Setor agrícola deve ficar sem regulação

Ministros da Agricultura do G-20 querem adiar decisão sobre controle de preços

Andrei Netto, O Estado de S.Paulo

23 de junho de 2011 | 00h00

A reunião de hoje dos ministros da Agricultura do G-20, em Paris, não resultará em um acordo sobre o principal tema debatido: a adoção de medidas para regular o mercado de produtos financeiros de matérias-primas agrícolas.

A "financeirização" dos produtos agrícolas e a especulação nas bolsas causam resistências entre os países emergentes e desenvolvidos, o que atrapalha os planos do presidente da França, Nicolas Sarkozy, de encerrar o encontro com uma decisão em favor da maior regulação internacional.

O G-20 agrícola teve início às 18h de ontem, em Paris, quando o chefe de Estado francês recebeu no Palácio do Eliseu os ministros - entre os quais Wagner Rossi, da Agricultura, e Afonso Florence, do Desenvolvimento Agrário.

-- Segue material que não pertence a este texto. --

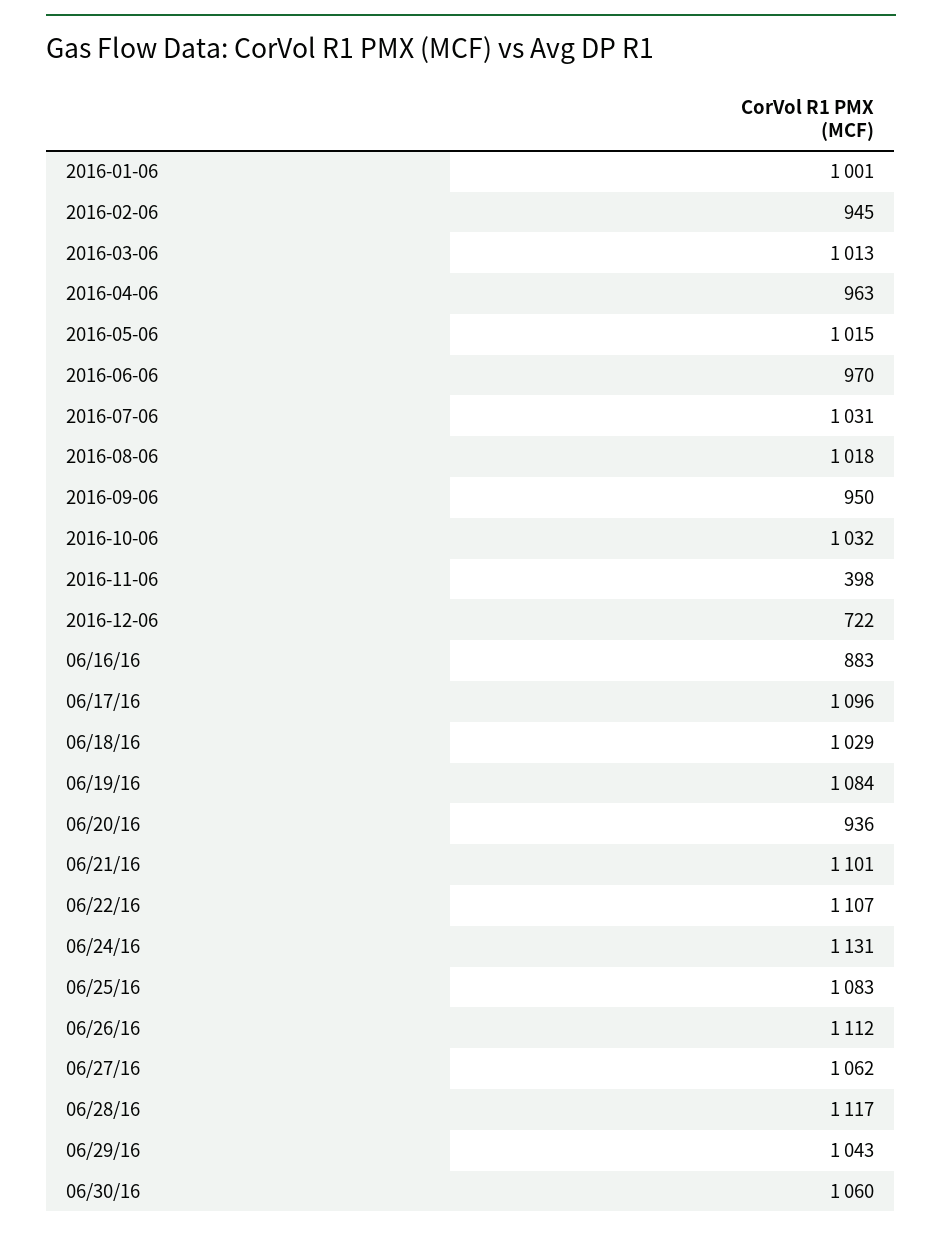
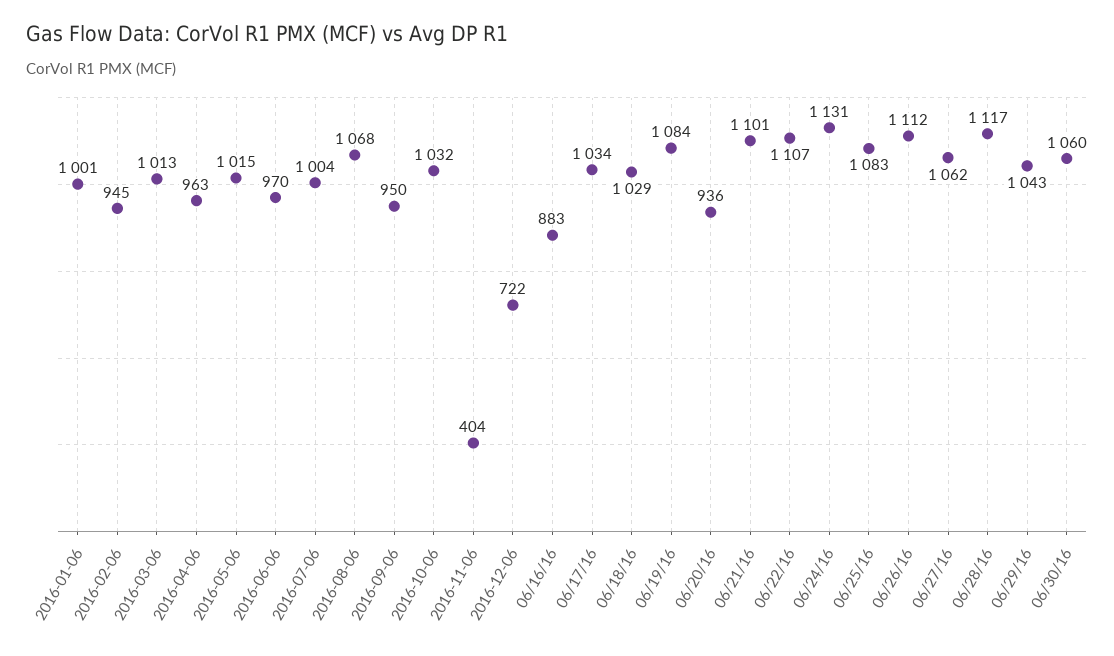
  {
    "2016-01-06": 1001,
    "2016-02-06": 945,
    "2016-03-06": 1013,
    "2016-04-06": 963,
    "2016-05-06": 1015,
    "2016-06-06": 970,
-   "2016-07-06": 1031,
+   "2016-07-06": 1004,
-   "2016-08-06": 1018,
+   "2016-08-06": 1068,
    "2016-09-06": 950,
    "2016-10-06": 1032,
-   "2016-11-06": 398,
+   "2016-11-06": 404,
    "2016-12-06": 722,
    "06/16/16": 883,
-   "06/17/16": 1096,
+   "06/17/16": 1034,
    "06/18/16": 1029,
    "06/19/16": 1084,
    "06/20/16": 936,
    "06/21/16": 1101,
    "06/22/16": 1107,
    "06/24/16": 1131,
    "06/25/16": 1083,
    "06/26/16": 1112,
    "06/27/16": 1062,
    "06/28/16": 1117,
    "06/29/16": 1043,
    "06/30/16": 1060
  }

Em seu pronunciamento, Sarkozy voltou a defender a regulação do mercado agrícola, sem, no entanto, defender o controle de preços, uma questão sensível para os países emergentes, como o Brasil.

Enaltecendo a relevância da agricultura, Sarkozy afirmou que "a crise atual reflete os limites de um capitalismo predatório", da qual a "financiarização" dos mercados agrícolas seria um sintoma. "Um mercado que não é regulado não é um mercado, mas uma loteria na qual a fortuna sorri aos mais cínicos; em lugar de recompensar o trabalho, de recompensar o investimento e a produção de valor", argumentou o presidente.

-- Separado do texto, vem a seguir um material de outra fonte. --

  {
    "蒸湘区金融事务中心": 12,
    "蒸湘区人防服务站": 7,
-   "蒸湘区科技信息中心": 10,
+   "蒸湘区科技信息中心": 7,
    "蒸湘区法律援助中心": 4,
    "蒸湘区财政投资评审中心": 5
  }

Texto. Apesar da ofensiva diplomática do Palácio do Eliseu, o rascunho do documento final do G-20 agrícola, ao qual o Estado teve acesso, indica que o acordo será protelado, passando às mãos dos ministros de Economia, que se reunirão em setembro, em Paris, antes da cúpula de novembro, em Cannes. No parágrafo 51 do texto, os ministros repassam a responsabilidade: "Nós encorajamos o G-20 de ministros de Finanças a tomar as apropriadas decisões para uma melhor regulação e supervisão de mercados agrícolas de futuro e de derivativos".

O ministro Wagner Rossi confirmou o impasse sobre o tema, embora considere a preocupação com a especulação no mercado financeiro "legítima". "É positivo que o governo francês tenha colocado esse assunto em pauta", disse o executivo, que descartou qualquer negociação sobre controle de preços, proposta em dezembro pela França.

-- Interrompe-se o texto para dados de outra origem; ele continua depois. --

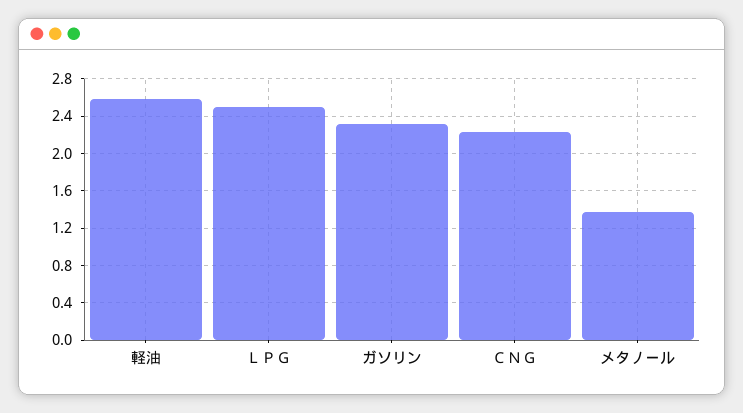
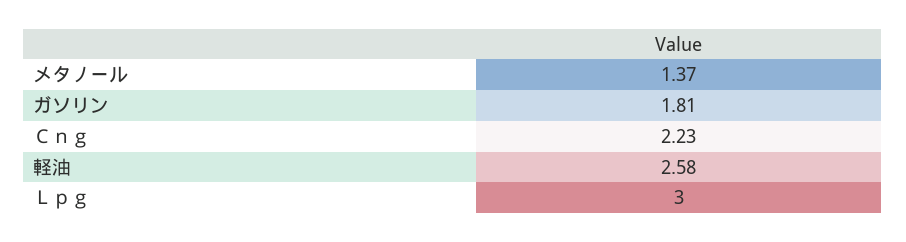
  {
    "軽油": 2.58,
-   "ＬＰＧ": 2.5,
+   "ＬＰＧ": 3,
-   "ガソリン": 2.3,
+   "ガソリン": 1.81,
    "ＣＮＧ": 2.23,
    "メタノール": 1.37
  }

Para rebater a proposta inicial de monitoramento de preços, o Brasil sugeriu à França que seria necessário discutir os subsídios agrícolas distribuídos pelos países desenvolvidos, em especial na União Europeia. O tema é o calcanhar de aquiles do governo francês, defensor das subvenções. "Se quiséssemos ir profundamente na questão dos preços agrícolas, teríamos de estudar os subsídios diretos à importação e à exportação", reiterou o ministro brasileiro, que prima pelo tom conciliador.

Já em relação aos demais temas do G-20 - transparência dos mercados, aumento da produtividade, coordenação das produções agrícolas mundiais e redução dos efeitos da volatilidade dos preços -, as chances de um acordo são concretas. Índia e China demonstravam reticências contra a proposta de transparência dos mercados, recusando em princípio o monitoramento da produção por imagens de satélite.